NASA's Osiris-Rex probe leaves asteroid Bennu, begins two-year journey back to Earth
The probe will journey around 2.3 billion kilometres through space and land in the Utah desert on 24 September 24, 2023.
The US space probe Osiris-Rex on Monday left the orbit of the asteroid Bennu, from which it collected dust samples last year, to begin its long journey back to Earth.
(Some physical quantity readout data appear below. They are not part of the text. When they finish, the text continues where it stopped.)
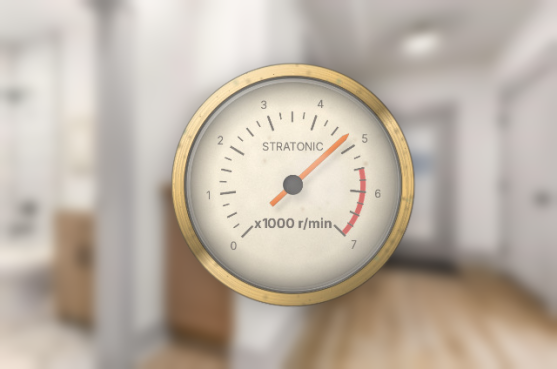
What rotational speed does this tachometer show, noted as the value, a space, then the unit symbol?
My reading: 4750 rpm
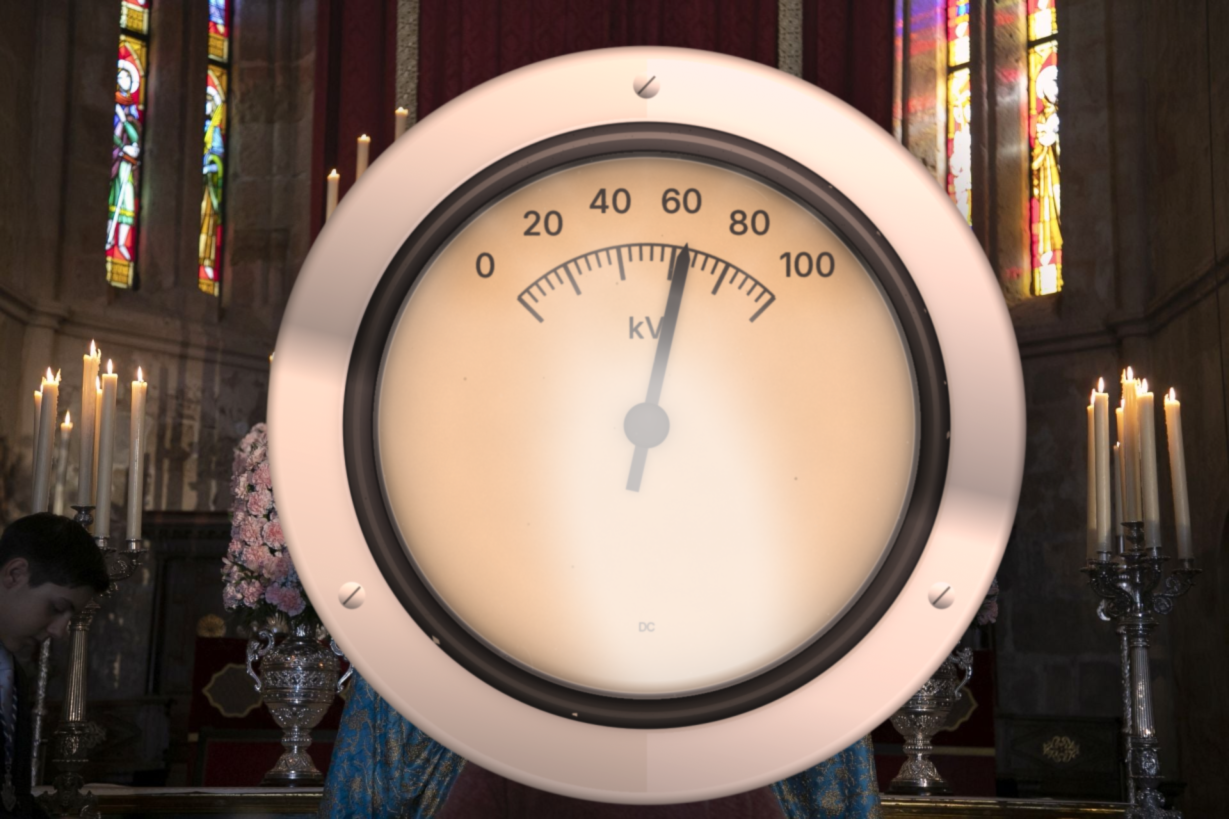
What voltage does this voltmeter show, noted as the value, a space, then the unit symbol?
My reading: 64 kV
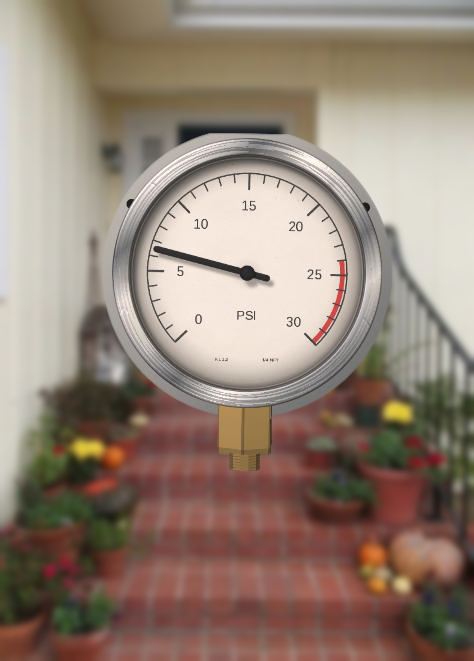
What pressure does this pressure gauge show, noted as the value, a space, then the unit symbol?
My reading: 6.5 psi
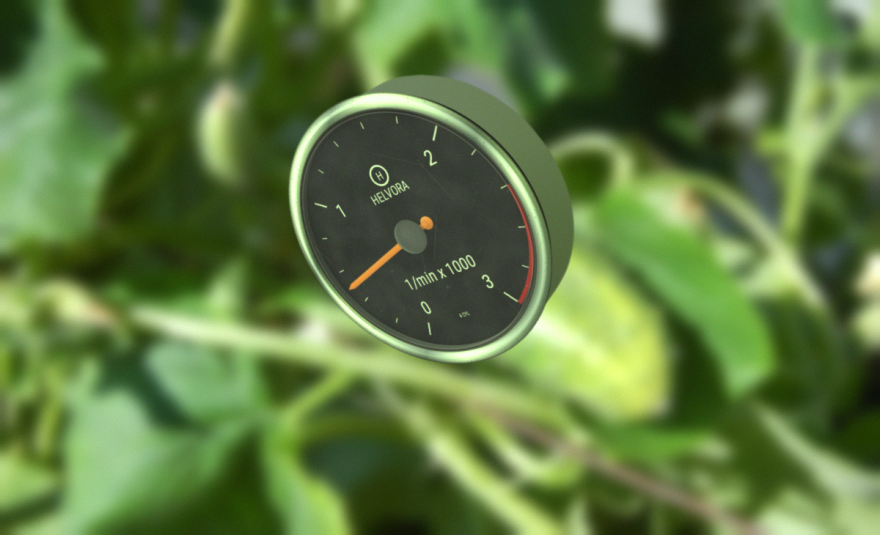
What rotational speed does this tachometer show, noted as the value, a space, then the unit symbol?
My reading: 500 rpm
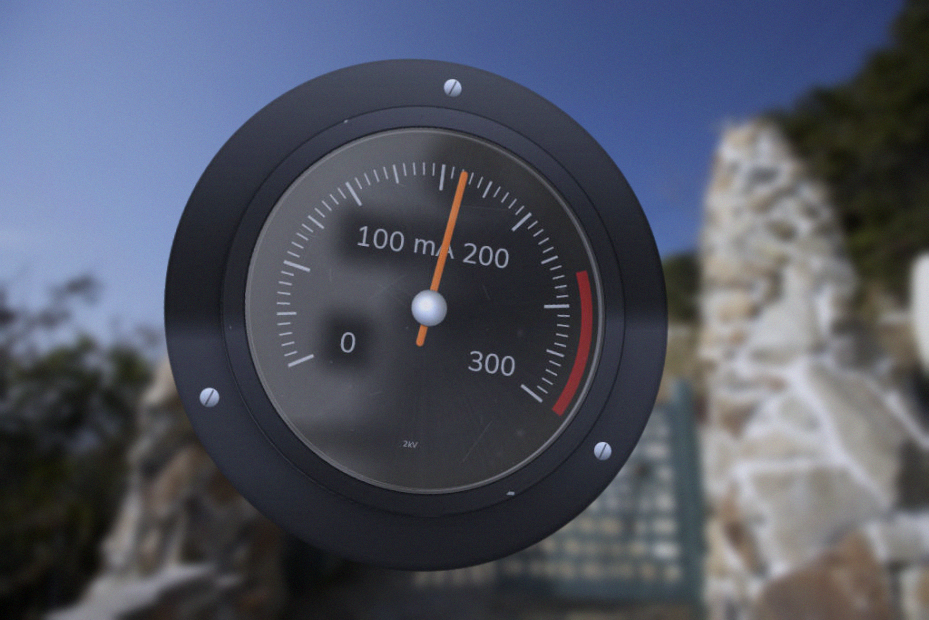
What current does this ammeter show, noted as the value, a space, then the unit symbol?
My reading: 160 mA
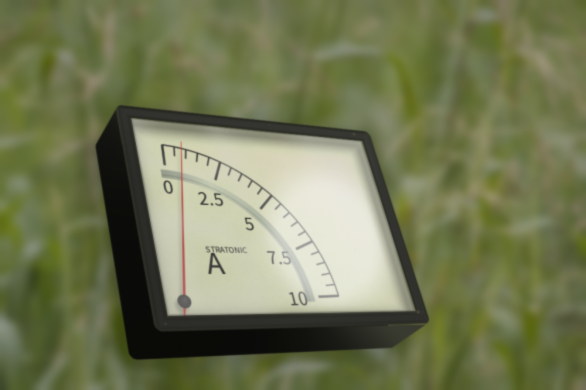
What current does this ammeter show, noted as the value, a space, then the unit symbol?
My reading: 0.75 A
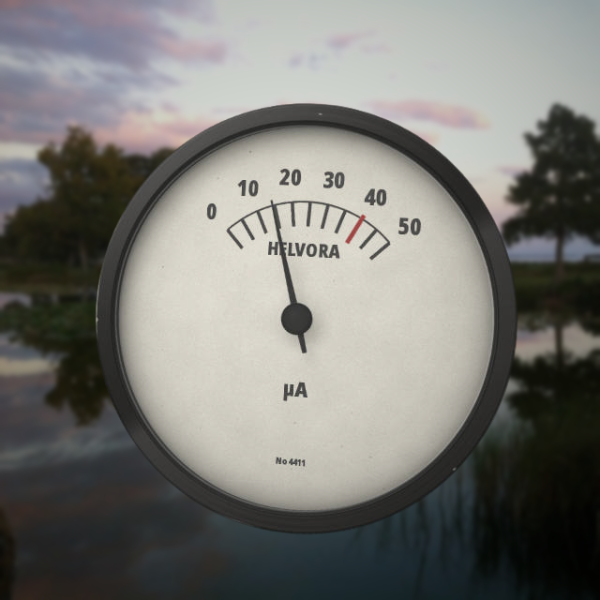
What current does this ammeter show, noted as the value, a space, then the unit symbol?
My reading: 15 µA
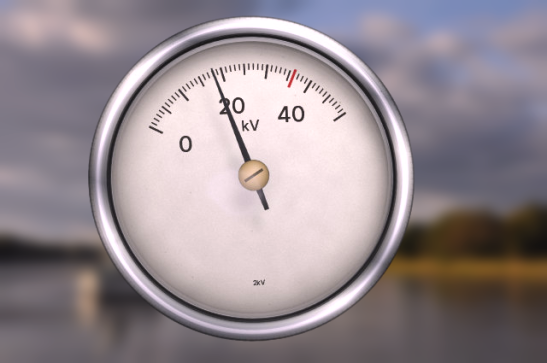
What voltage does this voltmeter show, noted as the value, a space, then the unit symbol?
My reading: 18 kV
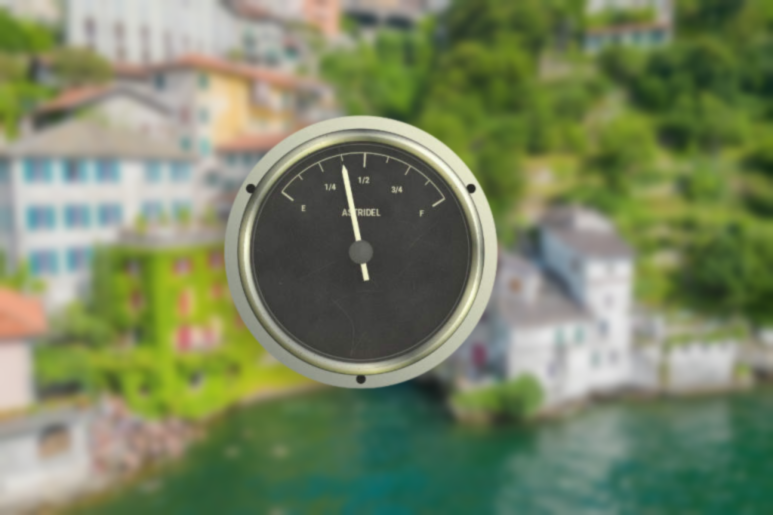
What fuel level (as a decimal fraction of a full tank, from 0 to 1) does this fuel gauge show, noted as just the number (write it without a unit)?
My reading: 0.375
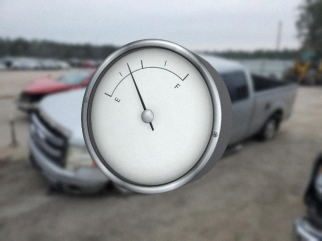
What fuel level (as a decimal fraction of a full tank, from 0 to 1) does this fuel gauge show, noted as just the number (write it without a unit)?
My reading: 0.375
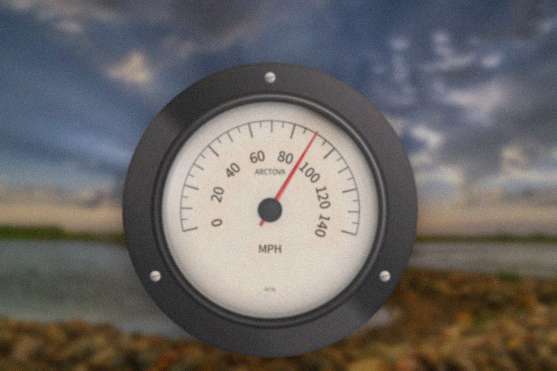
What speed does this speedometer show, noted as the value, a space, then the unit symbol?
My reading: 90 mph
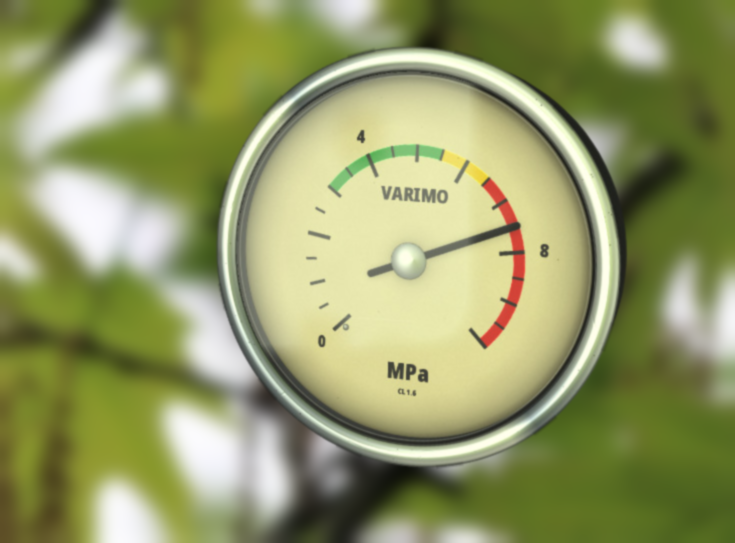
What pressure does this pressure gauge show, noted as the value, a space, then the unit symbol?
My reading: 7.5 MPa
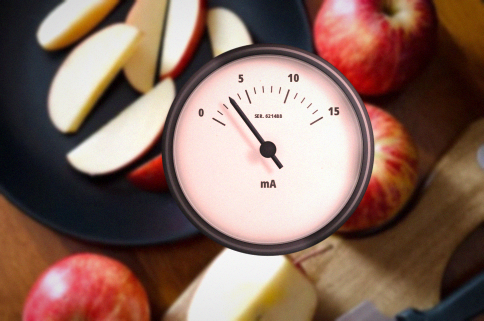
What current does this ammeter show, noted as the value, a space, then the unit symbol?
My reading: 3 mA
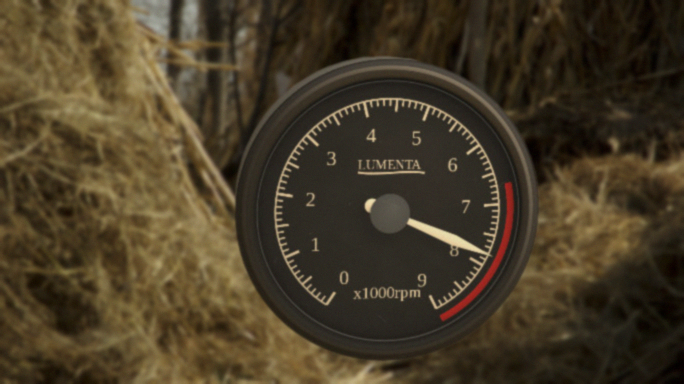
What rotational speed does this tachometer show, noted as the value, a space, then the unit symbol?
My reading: 7800 rpm
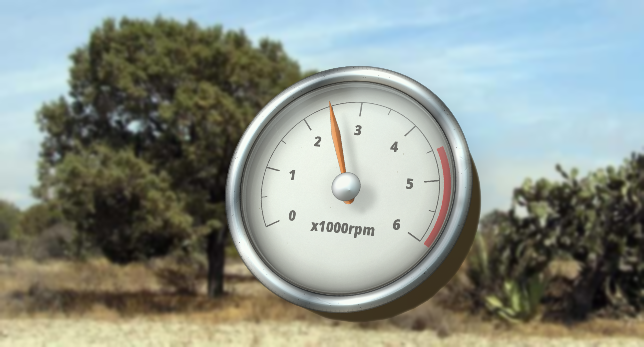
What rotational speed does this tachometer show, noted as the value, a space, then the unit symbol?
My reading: 2500 rpm
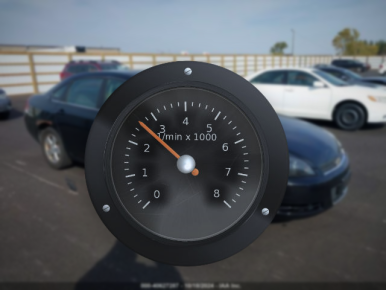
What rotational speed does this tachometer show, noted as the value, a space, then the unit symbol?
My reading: 2600 rpm
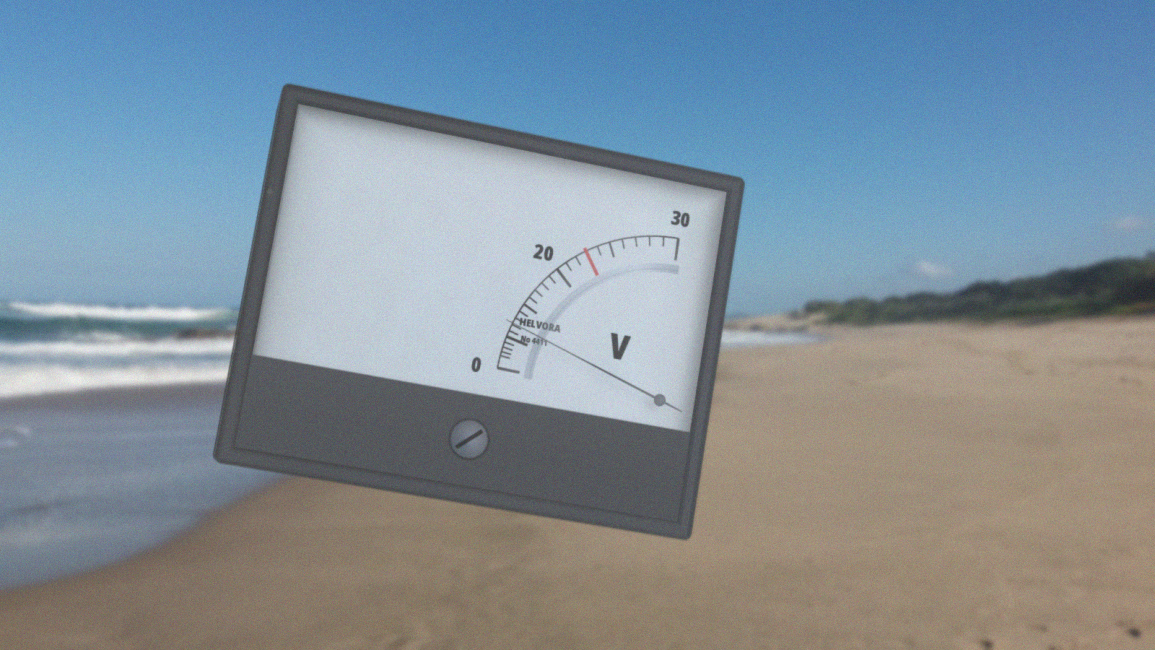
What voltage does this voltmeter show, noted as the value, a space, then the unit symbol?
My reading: 12 V
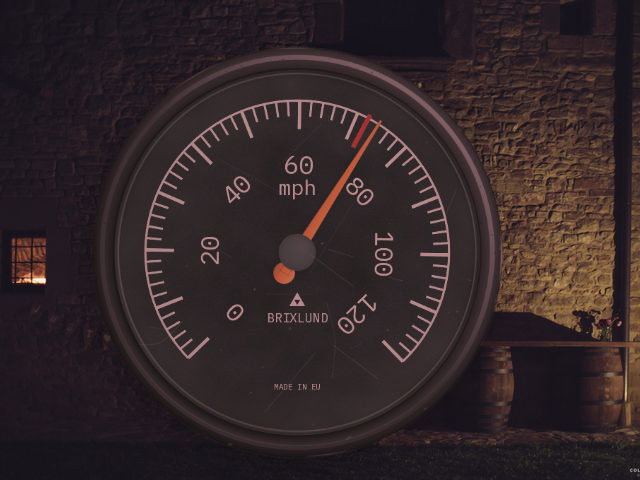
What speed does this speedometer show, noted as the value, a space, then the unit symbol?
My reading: 74 mph
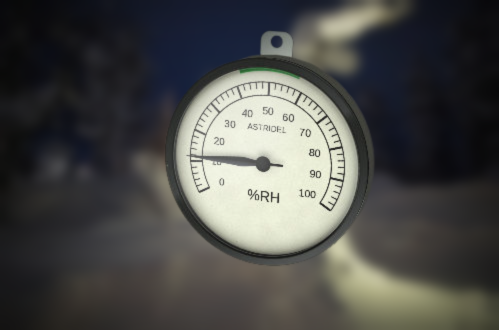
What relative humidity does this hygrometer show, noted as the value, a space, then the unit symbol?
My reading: 12 %
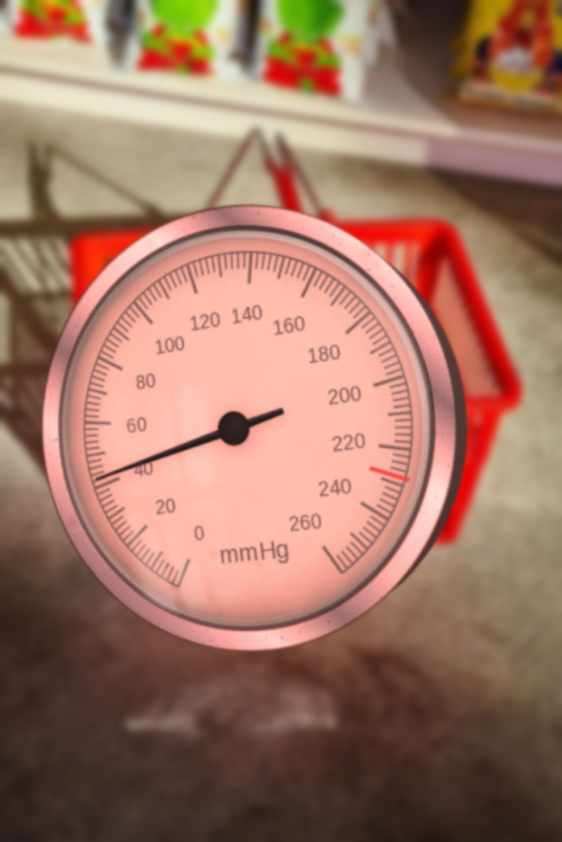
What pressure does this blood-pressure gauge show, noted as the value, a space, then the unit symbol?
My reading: 42 mmHg
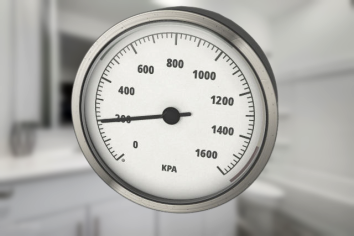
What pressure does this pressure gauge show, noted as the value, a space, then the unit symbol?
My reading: 200 kPa
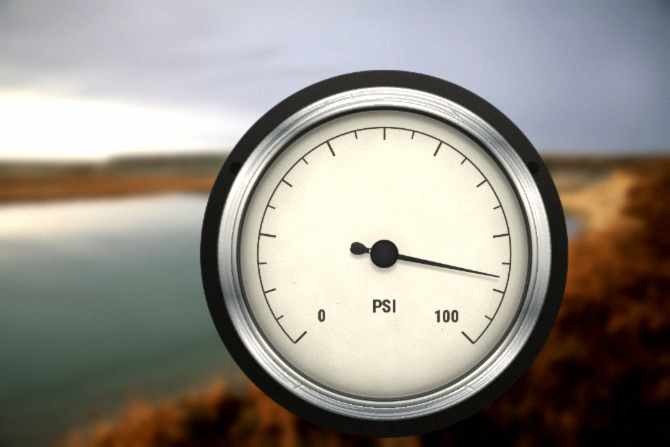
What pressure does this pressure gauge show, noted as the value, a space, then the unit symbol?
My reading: 87.5 psi
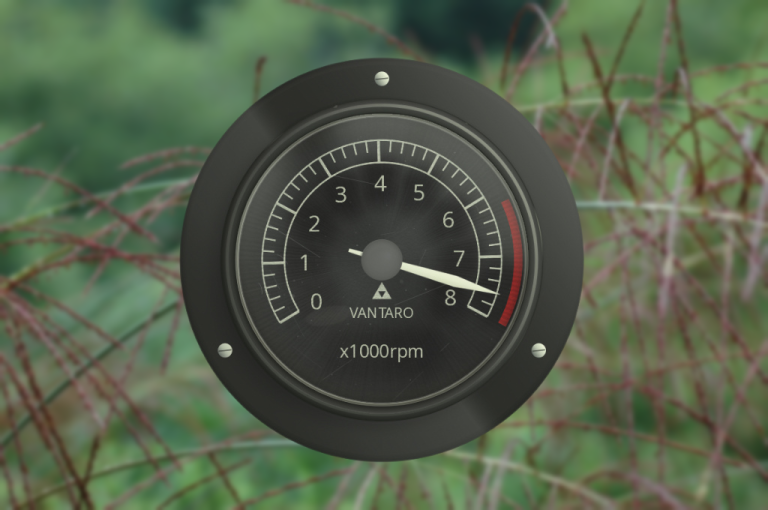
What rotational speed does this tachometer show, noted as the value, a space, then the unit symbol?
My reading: 7600 rpm
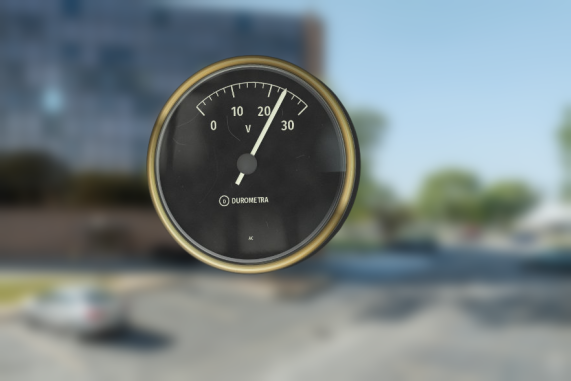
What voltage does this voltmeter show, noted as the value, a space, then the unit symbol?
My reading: 24 V
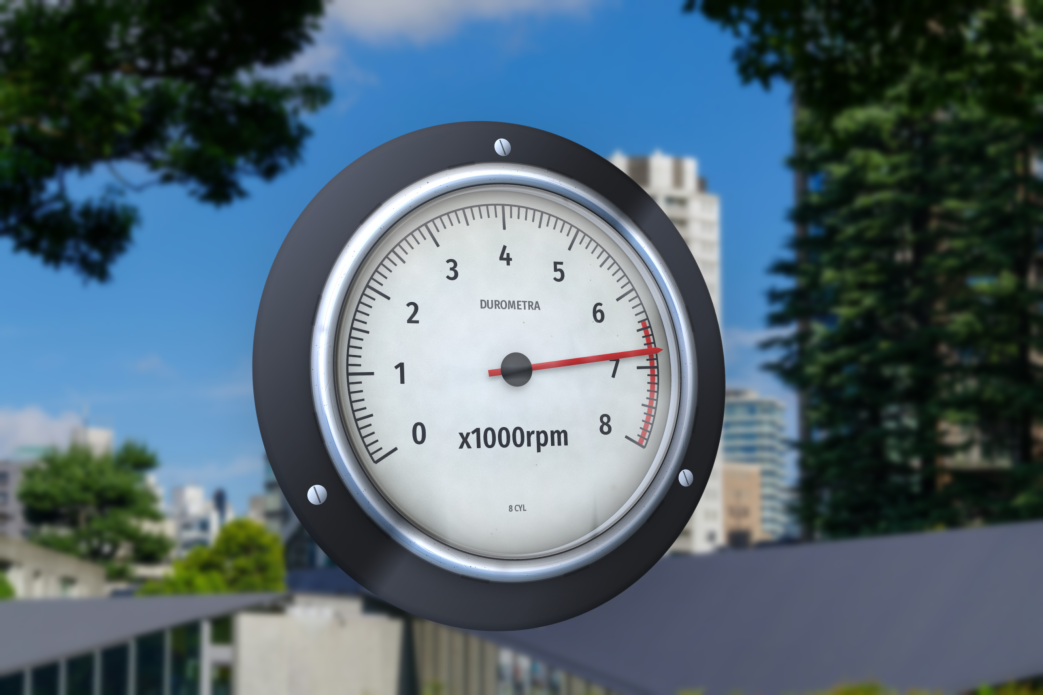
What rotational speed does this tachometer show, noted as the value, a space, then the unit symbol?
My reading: 6800 rpm
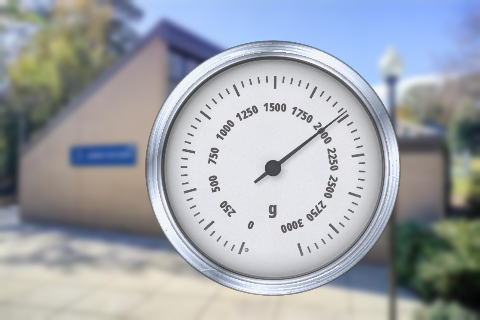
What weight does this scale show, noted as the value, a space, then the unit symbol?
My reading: 1975 g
The probe still has a vast distance to cover before it lands in the Utah desert on 24 September 24, 2023. Osiris-Rex is "now moving away over 600 miles an hour from Bennu, on its way home," Dante Lauretta, head of the mission, said on NASA's video broadcast of the event.
The spacecraft's thrusters were engaged without incident for seven minutes to put the probe on the correct trajectory home, a journey of 2.3 billion kilometres.
It is carrying more than 60 grams of dust and fragments from the asteroid, the largest sample collected by NASA since the Moon rocks brought back by the Apollo missions.
To achieve this goal, the US space agency launched a high-risk operation in October 2020: the probe came into contact with the asteroid for a few seconds, and a blast of compressed nitrogen was emitted to raise the dust sample which was then captured.
The surprise for NASA was the probe's arm sank several centimetres into the surface of the asteroid, showing the scientists that "the surfaces of these rubble pile asteroids are very loosely consolidated," said Lauretta.
The whole mission almost came to nought when NASA realized a few days later that the valve of the collection compartment was failing to close, letting fragments escape into space.
But the precious cargo was finally secured after being transferred to a capsule fixed in the spacecraft's centre.
In two and a half years, that capsule will be released a few hours before entry into the Earth's atmosphere and will be slowed down by a parachute system for its landing.
The samples will then be transported to NASA's Johnson Space Center in Houston, but 75 percent will be kept intact to be studied by future generations, who will have advanced technologies that have not yet been created, the agency said.
The analysis should help scientists better understand the formation of the solar system and the development of Earth as a habitable planet.